A new start at Cardiff Met
After seven amazing years running Afallen with three brilliant colleagues, I am stepping back into the world of academia. It’s with real pleasure that I’m starting my new job today as Head of Climate Action at Cardiff Met University. The university has rightly been recognised for its pioneering work on carbon reduction and sustainability. It clearly also has huge ambitions that go beyond meeting required targets on carbon reduction that extend into demonstrating practical solutions for the benefit of the whole sector.

Higher education has a powerful role to play, not just in reducing the emissions of the education sector, but also in showing leadership at the scale of large estates, and providing learning opportunities for thousands of tomorrow’s leaders. I hope to be able to play a role in helping shape that side of things too – particularly relevant given CMet’s acknowledged expertise in training the teachers of tomorrow.
Improvements in how we account for and manage our carbon impact can’t be made solely through technical means.
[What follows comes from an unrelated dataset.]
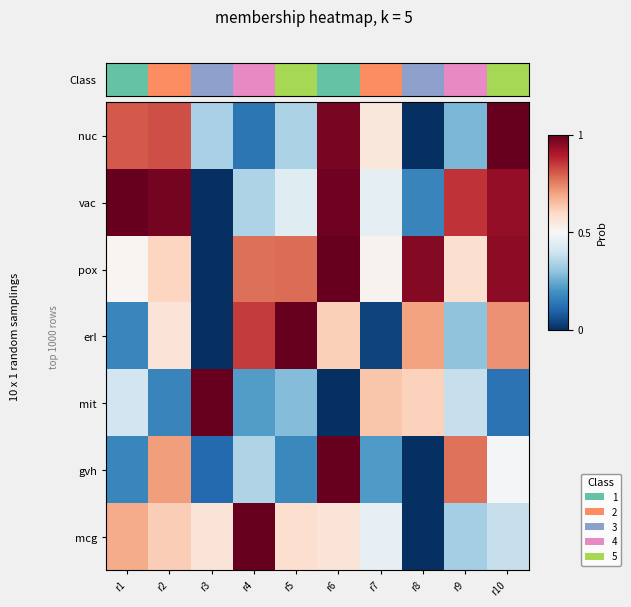

Which label corresponds to the smallest value in the chart?

r1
Climate change is an engineering and scientific challenge; but it is also a human one, which requires thought about narrative, values and social justice. I intend bringing my experiences with NICW to CMet, and to help implement many of the approaches that we have recommended at NICW, particularly in our most recent report on community engagement and climate adaptation (worth a read if you haven’t yet!)
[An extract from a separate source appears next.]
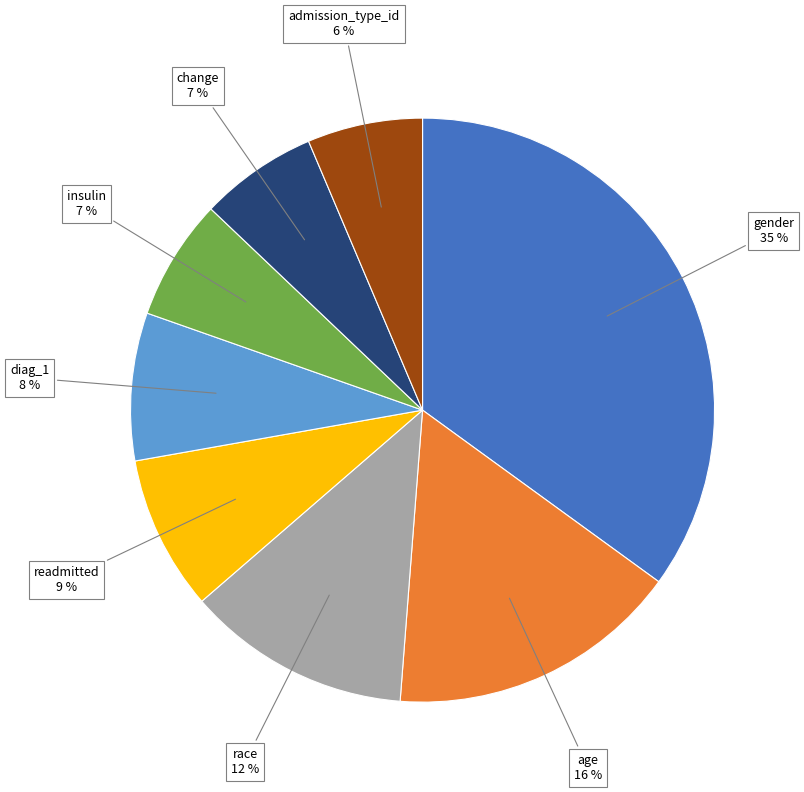

To the nearest percent, what percentage of the pie is gender?

35%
Ahead of starting at CMet I’d like to thank my new colleagues, in advance, for your patience and support while I get to grips with the new role. I am also asking for the same in anticipation of the mistakes I’ll make along the way, but unapologetically, as in “I know I will be going to make mistakes but that’s ok”. As I keep telling my children, without making mistakes, we cannot learn. The idea is to learn from our mistakes and then amend or discard what hasn’t worked, doubling down on things that seem to be doing well. The urgency of the climate and nature emergencies requires that we move rapidly from ‘business as usual’ towards new ways of doing things, which suggests change in pretty much every area of society, and sooner rather than later.
But urgency has to be balanced with agency. I’m a believer in people knowing their own areas of work; that decisions should be taken as closely as possible to the level of impact (subsidiarity). In NICW’s work with communities we have seen that there is far too little trust and understanding of communities by statutory bodies. In bringing that understanding to my work at Cardiff Met, I’d like my actions to empower staff and students with the ability to make tangible differences to their own lives and local environments.
Cardiff Met has shown purpose and ambition in their journey towards a zero carbon institution that helps others reach their full potential; I’m delighted to be able to become a part of that story, building towards a Wales that enables thriving communities within a flourishing natural environment.